_Work to complete_
When the string "strony" appears in a line of the records, show the whole line.

_Available data_
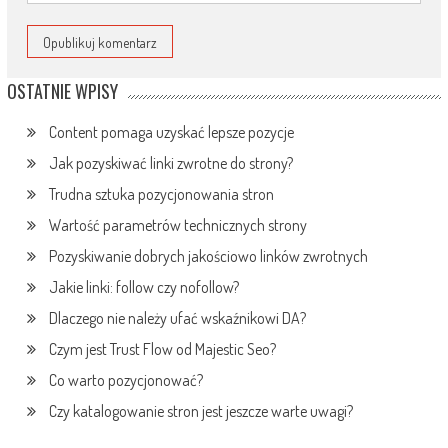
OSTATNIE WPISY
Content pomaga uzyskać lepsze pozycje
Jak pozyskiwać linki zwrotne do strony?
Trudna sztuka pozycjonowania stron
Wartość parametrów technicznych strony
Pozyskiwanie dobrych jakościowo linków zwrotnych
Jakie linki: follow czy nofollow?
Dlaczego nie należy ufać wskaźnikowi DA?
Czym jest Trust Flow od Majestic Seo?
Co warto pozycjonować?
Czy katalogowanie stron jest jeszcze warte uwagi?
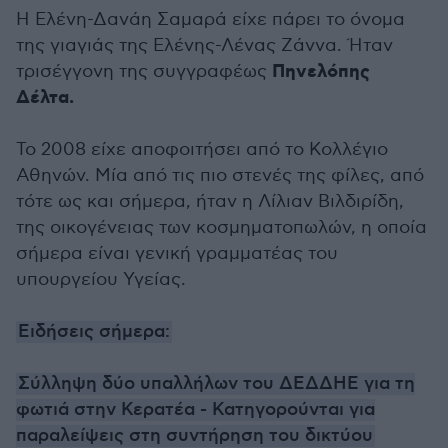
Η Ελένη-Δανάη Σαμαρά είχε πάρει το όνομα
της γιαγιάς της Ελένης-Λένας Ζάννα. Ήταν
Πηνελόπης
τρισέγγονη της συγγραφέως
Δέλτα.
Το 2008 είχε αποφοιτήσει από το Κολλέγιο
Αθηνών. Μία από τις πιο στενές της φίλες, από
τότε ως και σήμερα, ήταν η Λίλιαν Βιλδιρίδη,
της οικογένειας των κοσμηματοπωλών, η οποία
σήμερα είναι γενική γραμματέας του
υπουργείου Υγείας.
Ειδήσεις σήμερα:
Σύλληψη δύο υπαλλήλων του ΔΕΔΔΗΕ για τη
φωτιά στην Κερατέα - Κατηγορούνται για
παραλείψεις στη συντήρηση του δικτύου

---

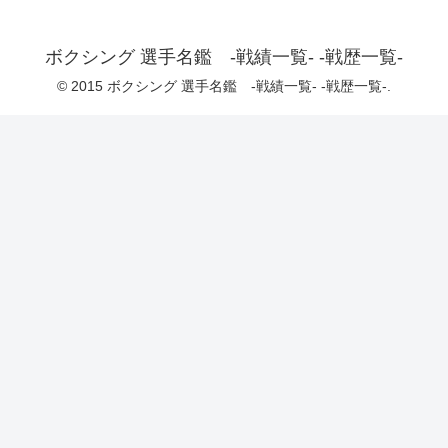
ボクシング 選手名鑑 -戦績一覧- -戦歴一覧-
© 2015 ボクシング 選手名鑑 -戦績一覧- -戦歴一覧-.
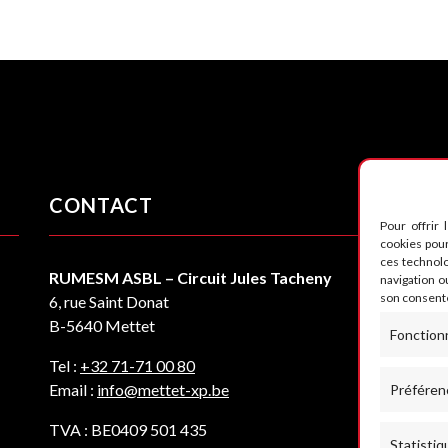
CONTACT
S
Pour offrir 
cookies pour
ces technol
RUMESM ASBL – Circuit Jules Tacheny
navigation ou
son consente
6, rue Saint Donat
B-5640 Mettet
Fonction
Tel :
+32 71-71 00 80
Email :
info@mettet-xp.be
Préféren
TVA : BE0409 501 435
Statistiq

_Answer section_
Jak pozyskiwać linki zwrotne do strony?
Wartość parametrów technicznych strony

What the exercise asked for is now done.